# Youngstown,OH WGSD M Pup #787



## LuvourGSDs (Jan 14, 2007)

Petfinder Adoptable Dog | White German Shepherd | Youngstown, OH | 787

This wonderful dog came in on:
SEPTEMBER 27
This dog is available for adoption/euthanasia on: 
OCTOBER 1
This dog came in as a stray and there is no background information.
If interested please contact by phone @ 330-740-2205 EXT 2 to adopt this precious dog. 
IT IS BEST TO CALL BEFORE ADOPTION / EUTHANASIA DATE TO BE PUT ON ADOPTION LIST FOR THIS DOG. 
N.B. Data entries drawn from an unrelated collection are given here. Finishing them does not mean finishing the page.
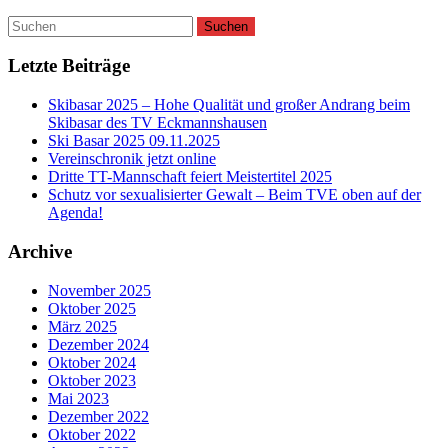
Letzte Beiträge
Skibasar 2025 – Hohe Qualität und großer Andrang beim
Skibasar des TV Eckmannshausen
Ski Basar 2025 09.11.2025
Vereinschronik jetzt online
Dritte TT-Mannschaft feiert Meistertitel 2025
Schutz vor sexualisierter Gewalt – Beim TVE oben auf der
Agenda!
Archive
November 2025
Oktober 2025
März 2025
Dezember 2024
Oktober 2024
Oktober 2023
Mai 2023
Dezember 2022
Oktober 2022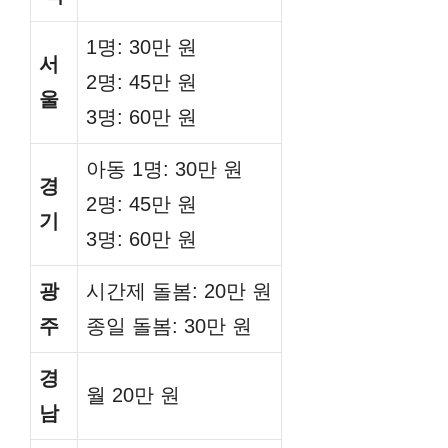
1명: 30만 원
서
2명: 45만 원
울
3명: 60만 원
아동 1명: 30만 원
경
2명: 45만 원
기
3명: 60만 원
광
시간제 돌봄: 20만 원
주
종일 돌봄: 30만 원
경
월 20만 원
남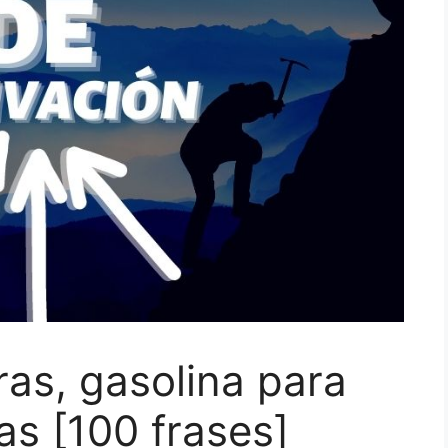
as, gasolina para
as [100 frases]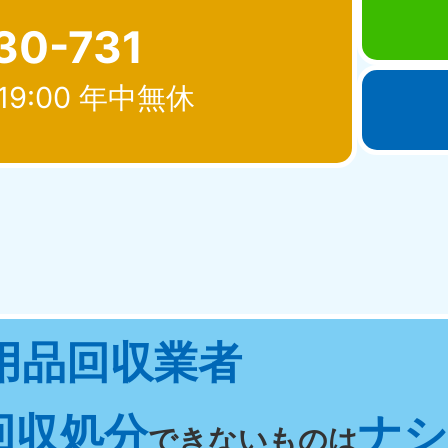
30-731
19:00 年中無休
北海道・東北
青森県
岩手県
秋
881-5276
050-1881-5274
050-18
0〜19:00 年中無休
受付時間
9:00〜19:00 年中無休
受付時間
9:00
宮城県
福島県
用品回収業者
881-5272
050-1881-5271
0〜19:00 年中無休
受付時間
9:00〜19:00 年中無休
回収処分
ナシ 
関東
できないものは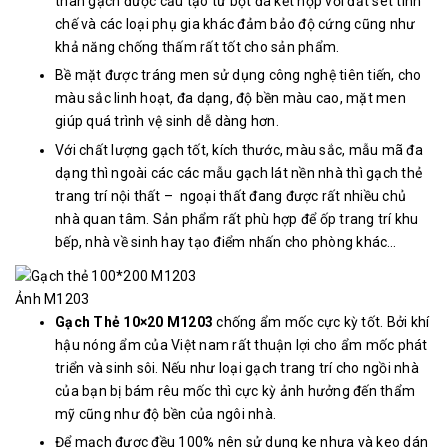
thân gạch được cấu tạo từ bột đá kết hợp với đất sét tinh
chế và các loại phụ gia khác đảm bảo độ cứng cũng như
khả năng chống thấm rất tốt cho sản phẩm.
Bề mặt được tráng men sử dụng công nghệ tiên tiến, cho
màu sắc linh hoạt, đa dạng, độ bền màu cao, mặt men
giúp quá trình vệ sinh dễ dàng hơn.
Với chất lượng gạch tốt, kích thước, màu sắc, mẫu mã đa
dạng thì ngoài các các mẫu gạch lát nền nhà thì gạch thẻ
trang trí nội thất – ngoại thất đang được rất nhiều chủ
nhà quan tâm. Sản phẩm rất phù hợp để ốp trang trí khu
bếp, nhà về sinh hay tạo điểm nhấn cho phòng khác…
Ảnh M1203
Gạch Thẻ 10×20 M1203
chống ẩm mốc cực kỳ tốt. Bởi khí
hậu nóng ẩm của Việt nam rất thuận lợi cho ẩm mốc phát
triển và sinh sôi. Nếu như loại gạch trang trí cho ngồi nhà
của bạn bị bám rêu mốc thì cực kỳ ảnh hưởng đến thẩm
mỹ cũng như độ bền của ngôi nhà.
Để mạch được đều 100% nên sử dụng ke nhựa và keo dán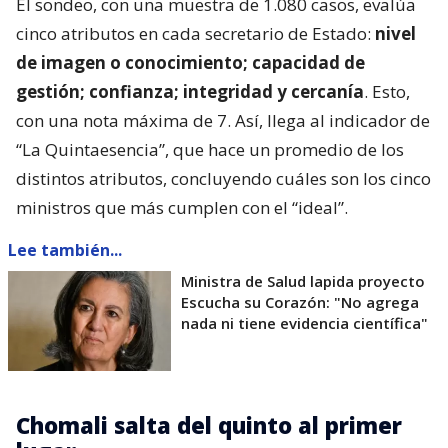
El sondeo, con una muestra de 1.080 casos, evalúa
cinco atributos en cada secretario de Estado:
nivel
de imagen o conocimiento; capacidad de
gestión; confianza; integridad y cercanía
. Esto,
con una nota máxima de 7. Así, llega al indicador de
“La Quintaesencia”, que hace un promedio de los
distintos atributos, concluyendo cuáles son los cinco
ministros que más cumplen con el “ideal”.
Lee también...
Ministra de Salud lapida proyecto
Escucha su Corazón: "No agrega
nada ni tiene evidencia científica"
Chomali salta del quinto al primer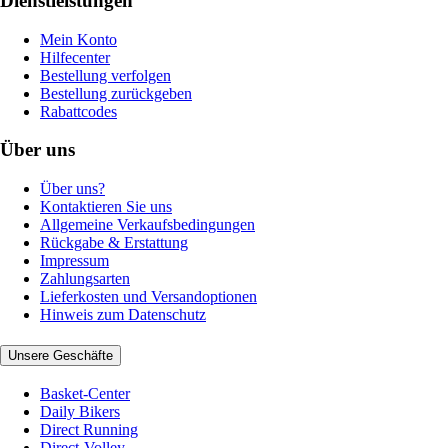
Dienstleistungen
Mein Konto
Hilfecenter
Bestellung verfolgen
Bestellung zurückgeben
Rabattcodes
Über uns
Über uns?
Kontaktieren Sie uns
Allgemeine Verkaufsbedingungen
Rückgabe & Erstattung
Impressum
Zahlungsarten
Lieferkosten und Versandoptionen
Hinweis zum Datenschutz
Unsere Geschäfte
Basket-Center
Daily Bikers
Direct Running
Direct-Volley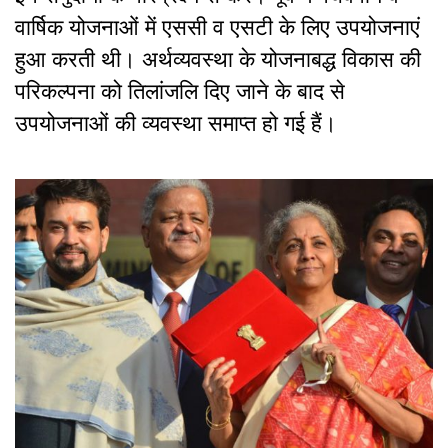
वार्षिक योजनाओं में एससी व एसटी के लिए उपयोजनाएं
हुआ करती थी। अर्थव्यवस्था के योजनाबद्ध विकास की
परिकल्पना को तिलांजलि दिए जाने के बाद से
उपयोजनाओं की व्यवस्था समाप्त हो गई हैं।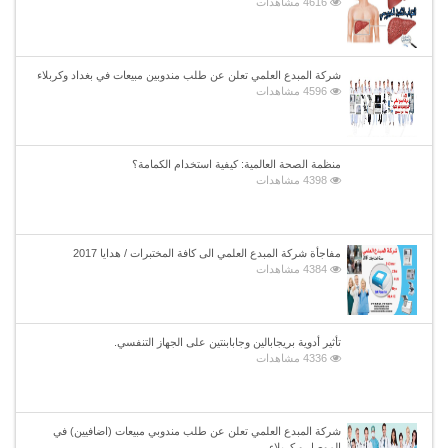
4616 مشاهدات
شركة المبدع العلمي تعلن عن طلب مندوبين مبيعات في بغداد وكربلاء
4596 مشاهدات
منظمة الصحة العالمية: كيفية استخدام الكمامة؟
4398 مشاهدات
مفاجأة شركة المبدع العلمي الى كافة المختبرات / هدايا 2017
4384 مشاهدات
تأثير أدوية بريجابالين وجابابنتين على الجهاز التنفسي.
4336 مشاهدات
شركة المبدع العلمي تعلن عن طلب مندوبي مبيعات (اضافيين) في
الموصل و كربلاء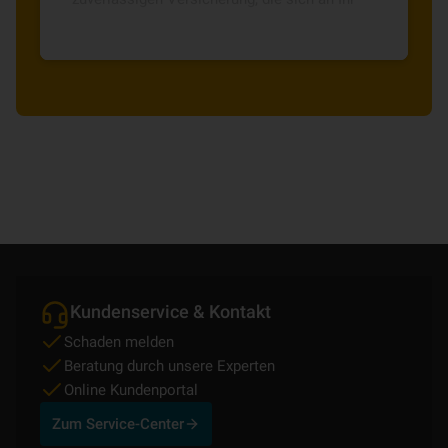
Leben und Ihre Bedürfnisse anpasst und
jederzeit zum Monatsende kündbar ist.
Kundenservice & Kontakt
Schaden melden
Beratung durch unsere Experten
Online Kundenportal
Zum Service-Center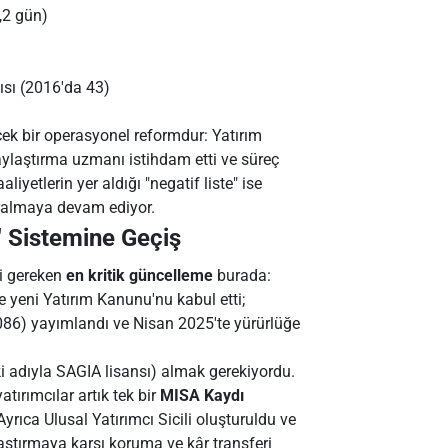
,2 gün)
yısı (2016'da 43)
rçek bir operasyonel reformdur: Yatırım
ylaştırma uzmanı istihdam etti ve süreç
yetlerin yer aldığı "negatif liste" ise
aralmaya devam ediyor.
" Sistemine Geçiş
si gereken
en kritik güncelleme
burada:
e yeni Yatırım Kanunu'nu kabul etti;
086) yayımlandı ve Nisan 2025'te yürürlüğe
i adıyla SAGIA lisansı) almak gerekiyordu.
tırımcılar artık tek bir
MISA Kaydı
Ayrıca Ulusal Yatırımcı Sicili oluşturuldu ve
aştırmaya karşı koruma ve kâr transferi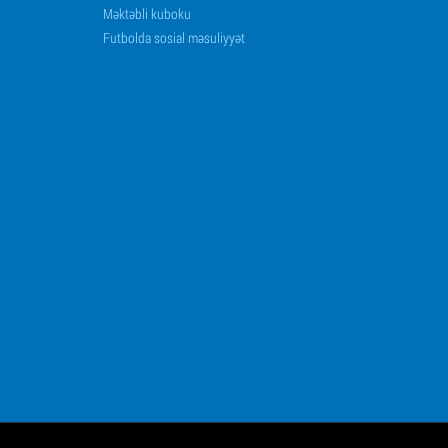
Məktəbli kuboku
Futbolda sosial məsuliyyət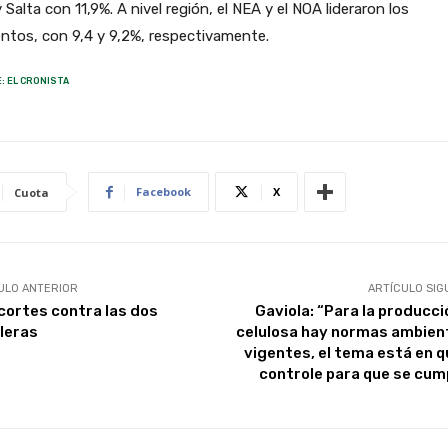
 Salta con 11,9%. A nivel región, el NEA y el NOA lideraron los
ntos, con 9,4 y 9,2%, respectivamente.
: EL CRONISTA
Facebook
X
Cuota
ULO ANTERIOR
ARTÍCULO SIG
cortes contra las dos
Gaviola: “Para la producci
leras
celulosa hay normas ambien
vigentes, el tema está en q
controle para que se cum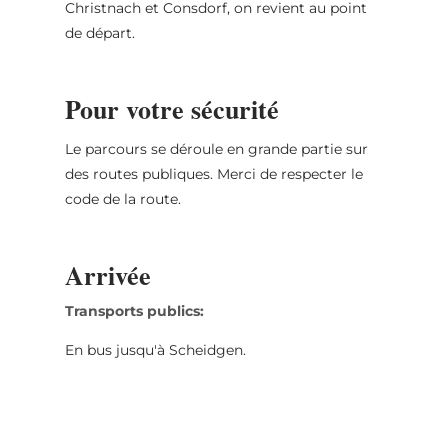
Christnach et Consdorf, on revient au point
de départ.
Pour votre sécurité
Le parcours se déroule en grande partie sur
des routes publiques. Merci de respecter le
code de la route.
Arrivée
Transports publics:
En bus jusqu'à Scheidgen.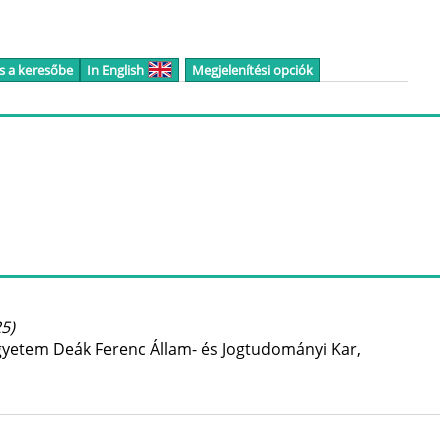
s a keresőbe
In English
Megjelenítési opciók
5)
 Egyetem Deák Ferenc Állam- és Jogtudományi Kar
,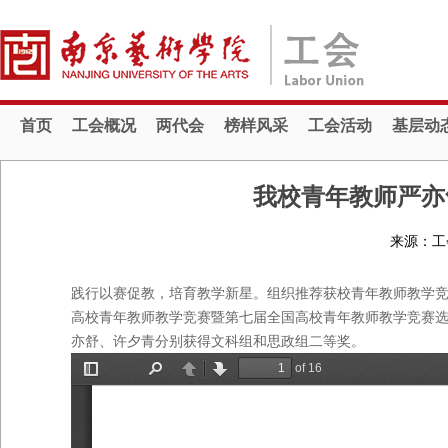
首页
工会概况
两代会
榜样风采
工会活动
基层动
我校青年教师严亦
来源：工
践行以赛促教，培育教学新星。组织推荐获校青年教师教学竞
高校青年教师教学竞赛暨第七届全国高校青年教师教学竞赛选
亦舒、许夕青分别获得文科组和思政组二等奖。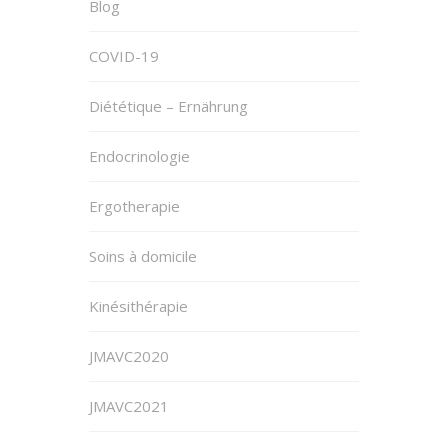
Blog
COVID-19
Diététique – Ernährung
Endocrinologie
Ergotherapie
Soins à domicile
Kinésithérapie
JMAVC2020
JMAVC2021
PLEASE HELP US SAVE THIS DOG!!!


*787's Contact Info*

*Mahoning County Dog Pound*, Youngstown, OH 

Phone: Please use email
Email Mahoning County Dog Pound
See more pets from Mahoning County Dog Pound
For more information, visit Mahoning County Dog Pound's Web site.


----------



## vat (Jul 23, 2010)

Holy crap that is tomorrow!!!! He is just a baby, I hope someone hurry's!


----------



## Jax08 (Feb 13, 2009)

Does Echo know he's there?


----------



## JakodaCD OA (May 14, 2000)

oh my god, he is the cutest !!!


----------



## alane (May 14, 2008)

Was told he/she was adopted. I will can and confim


----------



## carolinem (Dec 4, 2008)

I just got off the phone with shelter, pup was adopted last night


----------



## chicagojosh (Jun 22, 2010)

yay!!!!! what a cute puppy. clearly too young to die


----------



## Blanca's Momma (Sep 8, 2010)

Thank Goodness!! Brought back memories of my girl as a pup.


----------